## [TRY IT]
Pick out every line of the entries below where "lever" occurs, and copy those lines.

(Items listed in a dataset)
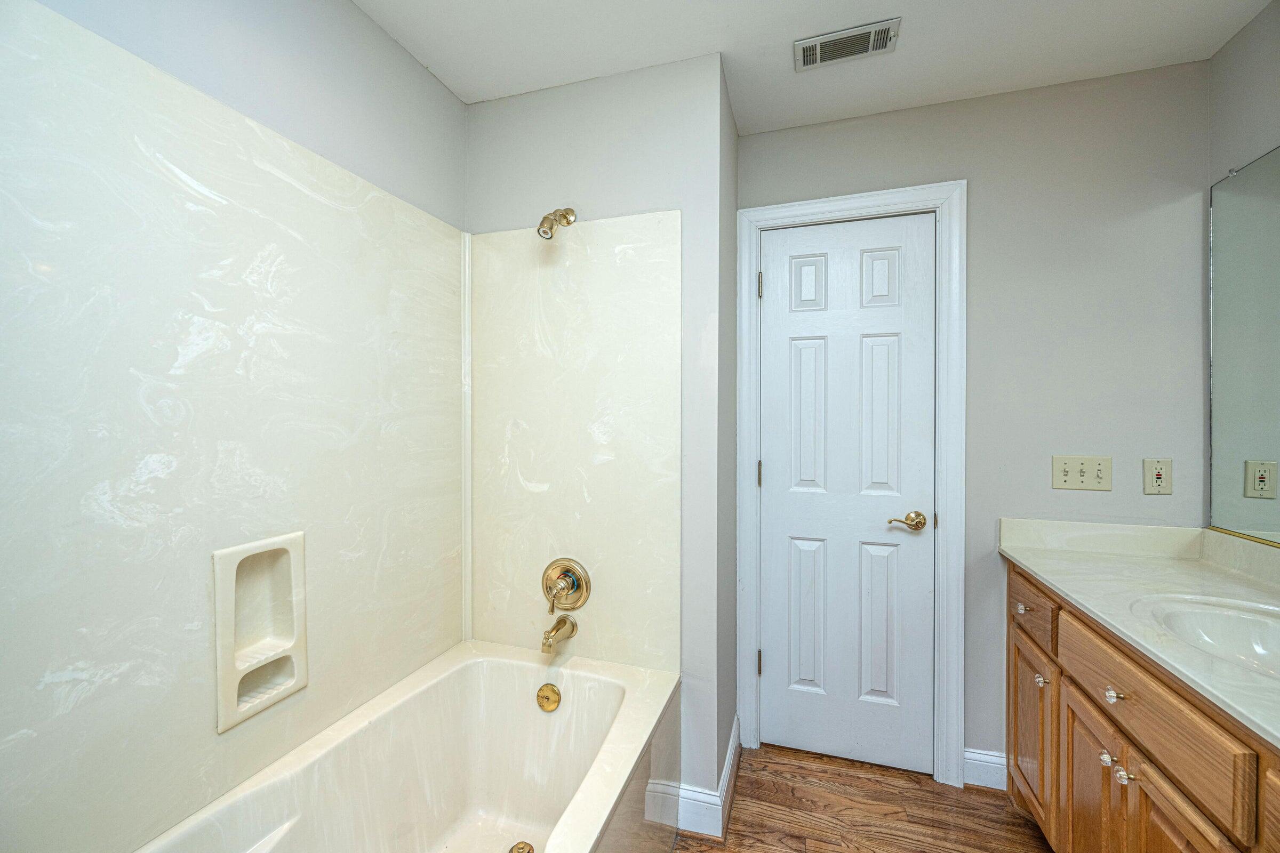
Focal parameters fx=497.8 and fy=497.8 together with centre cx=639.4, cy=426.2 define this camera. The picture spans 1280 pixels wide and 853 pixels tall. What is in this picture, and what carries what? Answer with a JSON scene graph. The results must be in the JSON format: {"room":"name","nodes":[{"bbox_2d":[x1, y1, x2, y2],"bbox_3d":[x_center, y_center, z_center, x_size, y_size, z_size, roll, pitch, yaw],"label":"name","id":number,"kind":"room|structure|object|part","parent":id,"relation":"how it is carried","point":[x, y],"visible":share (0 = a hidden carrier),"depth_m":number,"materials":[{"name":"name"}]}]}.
{"room":"bathroom","nodes":[
{"label":"bathroom","id":0,"kind":"room"},
{"bbox_2d":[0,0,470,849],"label":"left wall","id":1,"kind":"structure","parent":0,"point":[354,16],"depth_m":1.19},
{"bbox_2d":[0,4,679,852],"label":"shower surround","id":2,"kind":"object","parent":1,"relation":"attached to","point":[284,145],"visible":0.99,"depth_m":1.11,"materials":[{"name":"beige"}]},
{"bbox_2d":[212,531,307,733],"bbox_3d":[-0.870,0.449,1.131,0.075,0.382,0.212,0,1,18],"label":"soap dish","id":3,"kind":"object","parent":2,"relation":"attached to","point":[221,695],"visible":0.9,"depth_m":1.14,"materials":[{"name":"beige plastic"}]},
{"bbox_2d":[464,51,731,821],"bbox_3d":[-0.177,0.067,1.814,0.979,2.420,0.268,0,1,18],"label":"shower wall","id":4,"kind":"structure","parent":0,"point":[664,140],"depth_m":1.59,"materials":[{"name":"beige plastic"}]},
{"bbox_2d":[536,207,577,238],"bbox_3d":[-0.271,-0.652,1.596,0.079,0.135,0.159,0,1,18],"label":"shower head","id":5,"kind":"object","parent":4,"relation":"attached to","point":[542,225],"visible":0.98,"depth_m":1.56},
{"bbox_2d":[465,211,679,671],"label":"shower panel","id":6,"kind":"object","parent":4,"relation":"attached to","point":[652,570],"visible":0.86,"depth_m":1.67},
{"bbox_2d":[540,615,577,653],"bbox_3d":[-0.267,0.661,1.593,0.065,0.082,0.149,0,1,18],"label":"tub spout","id":7,"kind":"object","parent":6,"relation":"attached to","point":[557,628],"visible":0.98,"depth_m":1.57,"materials":[{"name":"metal"}]},
{"bbox_2d":[541,558,590,612],"bbox_3d":[-0.266,0.528,1.639,0.172,0.175,0.087,0,1,18],"label":"shower valve","id":8,"kind":"object","parent":6,"relation":"attached to","point":[580,585],"visible":0.98,"depth_m":1.65,"materials":[{"name":"metal"}]},
{"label":"lever handle","id":9,"kind":"part","parent":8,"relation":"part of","materials":[{"name":"gold metal"}]},
{"bbox_2d":[654,713,741,838],"bbox_3d":[0.264,1.220,1.791,0.170,0.123,0.513,0,1,18],"label":"baseboard","id":10,"kind":"structure","parent":4,"relation":"attached to","point":[735,740],"depth_m":1.57,"materials":[{"name":"white paint"}]},
{"bbox_2d":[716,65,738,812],"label":"side wall","id":11,"kind":"structure","parent":0,"point":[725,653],"depth_m":1.76,"materials":[{"name":"grey paint"}]},
{"bbox_2d":[355,0,1273,132],"bbox_3d":[0.292,-1.187,0.663,2.527,0.099,2.767,0,1,18],"label":"ceiling","id":12,"kind":"structure","parent":0,"point":[903,3],"depth_m":1.49,"materials":[{"name":"white paint"}]},
{"bbox_2d":[795,17,901,70],"bbox_3d":[0.620,-1.149,1.501,0.284,0.012,0.139,0,1,18],"label":"ceiling vent","id":13,"kind":"object","parent":12,"relation":"attached to","point":[842,53],"visible":0.99,"depth_m":1.49,"materials":[{"name":"metal"}]},
{"bbox_2d":[669,743,1052,852],"bbox_3d":[0.283,1.328,0.630,2.565,0.059,3.164,0,1,18],"label":"floor","id":14,"kind":"structure","parent":0,"point":[983,794],"depth_m":1.65,"materials":[{"name":"brown wood"}]},
{"bbox_2d":[133,641,678,852],"bbox_3d":[-0.492,1.041,1.005,0.816,0.505,1.502,0,1,18],"label":"bathtub","id":15,"kind":"object","parent":14,"relation":"on","point":[512,665],"visible":0.98,"depth_m":1.43,"materials":[{"name":"white"}]},
{"bbox_2d":[508,840,534,852],"bbox_3d":[-0.332,1.196,1.383,0.081,0.009,0.083,0,1,18],"label":"tub drain","id":16,"kind":"object","parent":15,"relation":"in","point":[519,849],"visible":0.98,"depth_m":1.41,"materials":[{"name":"gold metal"}]},
{"bbox_2d":[535,683,561,711],"bbox_3d":[-0.287,0.847,1.557,0.079,0.076,0.032,0,1,18],"label":"overflow drain","id":17,"kind":"object","parent":15,"relation":"attached to","point":[542,690],"visible":0.96,"depth_m":1.55,"materials":[{"name":"gold metal"}]},
{"bbox_2d":[1001,560,1279,852],"bbox_3d":[1.214,0.874,0.846,0.568,0.851,1.689,0,1,18],"label":"vanity cabinet","id":18,"kind":"object","parent":14,"relation":"on","point":[1141,782],"visible":0.75,"depth_m":1.10,"materials":[{"name":"brown wood"}]},
{"bbox_3d":[1.221,0.582,1.602,0.030,0.032,0.032,0,1,18],"label":"knob","id":19,"kind":"part","parent":18,"relation":"part of","materials":[{"name":"clear glass"}]},
{"bbox_3d":[1.264,0.990,1.633,0.032,0.499,0.316,0,1,18],"label":"cabinet door","id":20,"kind":"part","parent":18,"relation":"part of","materials":[{"name":"brown wood"}]},
{"bbox_3d":[1.224,0.575,1.589,0.030,0.146,0.378,0,1,18],"label":"drawer","id":21,"kind":"part","parent":18,"relation":"part of","materials":[{"name":"brown wood"}]},
{"bbox_3d":[1.205,0.766,1.510,0.028,0.032,0.030,0,1,18],"label":"knob","id":22,"kind":"part","parent":18,"relation":"part of","materials":[{"name":"clear glass"}]},
{"bbox_3d":[1.150,1.022,1.298,0.041,0.526,0.283,0,1,18],"label":"cabinet door","id":23,"kind":"part","parent":18,"relation":"part of","materials":[{"name":"brown wood"}]},
{"bbox_3d":[1.124,0.794,1.200,0.027,0.029,0.029,0,1,18],"label":"knob","id":24,"kind":"part","parent":18,"relation":"part of","materials":[{"name":"clear glass"}]},
{"bbox_3d":[1.106,0.626,1.167,0.031,0.032,0.034,0,1,18],"label":"knob","id":25,"kind":"part","parent":18,"relation":"part of","materials":[{"name":"clear glass"}]},
{"bbox_3d":[1.101,0.791,1.137,0.029,0.031,0.030,0,1,18],"label":"knob","id":26,"kind":"part","parent":18,"relation":"part of","materials":[{"name":"clear glass"}]},
{"bbox_2d":[997,518,1279,749],"bbox_3d":[1.330,0.395,0.988,0.611,0.113,1.544,0,1,18],"label":"countertop","id":27,"kind":"structure","parent":18,"relation":"on","point":[1033,566],"depth_m":1.31,"materials":[{"name":"white stone"}]},
{"bbox_2d":[1133,592,1279,680],"bbox_3d":[1.296,0.511,1.009,0.402,0.152,0.473,0,1,18],"label":"sink","id":28,"kind":"object","parent":27,"relation":"in","point":[1231,623],"visible":0.67,"depth_m":1.17,"materials":[{"name":"white ceramic"}]},
{"bbox_3d":[1.092,0.604,1.104,0.035,0.145,0.494,0,1,18],"label":"drawer","id":29,"kind":"part","parent":18,"relation":"part of","materials":[{"name":"brown wood"}]},
{"bbox_3d":[1.040,0.992,0.986,0.037,0.529,0.292,0,1,18],"label":"cabinet door","id":30,"kind":"part","parent":18,"relation":"part of","materials":[{"name":"brown wood"}]},
{"bbox_2d":[739,60,1210,775],"bbox_3d":[1.110,0.059,1.845,1.540,2.447,0.114,0,1,18],"label":"back wall","id":31,"kind":"structure","parent":0,"point":[978,197],"depth_m":1.68,"materials":[{"name":"grey paint"}]},
{"bbox_2d":[738,179,966,791],"bbox_3d":[0.763,0.212,1.870,0.783,2.139,0.023,0,1,18],"label":"door frame","id":32,"kind":"structure","parent":31,"relation":"attached to","point":[820,210],"depth_m":1.79,"materials":[{"name":"white paint"}]},
{"bbox_2d":[755,211,935,776],"bbox_3d":[0.770,0.249,1.883,0.609,2.036,0.092,0,1,18],"label":"door","id":33,"kind":"structure","parent":32,"relation":"in","point":[772,272],"depth_m":1.89,"materials":[{"name":"white paint"}]},
{"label":"panel","id":34,"kind":"part","parent":33,"relation":"part of","materials":[{"name":"white paint"}]},
{"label":"panel","id":35,"kind":"part","parent":33,"relation":"part of","materials":[{"name":"white paint"}]},
{"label":"panel","id":36,"kind":"part","parent":33,"relation":"part of","materials":[{"name":"white paint"}]},
{"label":"panel","id":37,"kind":"part","parent":33,"relation":"part of","materials":[{"name":"white paint"}]},
{"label":"panel","id":38,"kind":"part","parent":33,"relation":"part of","materials":[{"name":"white paint"}]},
{"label":"panel","id":39,"kind":"part","parent":33,"relation":"part of","materials":[{"name":"white paint"}]},
{"bbox_3d":[0.967,0.350,1.813,0.140,0.064,0.099,0,1,18],"label":"lever handle","id":40,"kind":"part","parent":33,"relation":"part of","materials":[{"name":"gold metal"}]},
{"bbox_2d":[962,747,1007,790],"bbox_3d":[1.251,1.216,1.758,0.213,0.122,0.015,0,1,18],"label":"baseboard","id":41,"kind":"structure","parent":31,"relation":"attached to","point":[985,769],"depth_m":1.76,"materials":[{"name":"white paint"}]},
{"bbox_2d":[1051,454,1112,490],"bbox_3d":[1.462,0.155,1.645,0.155,0.113,0.019,0,1,18],"label":"light switch","id":42,"kind":"object","parent":31,"relation":"attached to","point":[1063,484],"visible":0.98,"depth_m":1.65,"materials":[{"name":"beige plastic"}]},
{"bbox_2d":[1142,459,1172,494],"bbox_3d":[1.629,0.158,1.566,0.070,0.112,0.009,0,1,18],"label":"wall outlet","id":43,"kind":"object","parent":31,"relation":"attached to","point":[1153,488],"visible":0.99,"depth_m":1.57,"materials":[{"name":"plastic"}]},
{"bbox_2d":[1205,0,1279,552],"bbox_3d":[1.419,0.069,0.288,0.115,2.438,2.831,0,1,18],"label":"right wall","id":44,"kind":"structure","parent":0,"point":[1243,33],"depth_m":1.44,"materials":[{"name":"paint"}]},
{"bbox_2d":[1206,146,1279,544],"bbox_3d":[1.537,-0.216,0.823,0.011,1.062,1.612,0,1,18],"label":"mirror","id":45,"kind":"object","parent":44,"relation":"attached to","point":[1276,501],"visible":1,"depth_m":1.42,"materials":[{"name":"mirror"}]}
]}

## [TASK ANSWER]
{"label":"lever handle","id":9,"kind":"part","parent":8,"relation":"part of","materials":[{"name":"gold metal"}]},
{"bbox_3d":[0.967,0.350,1.813,0.140,0.064,0.099,0,1,18],"label":"lever handle","id":40,"kind":"part","parent":33,"relation":"part of","materials":[{"name":"gold metal"}]},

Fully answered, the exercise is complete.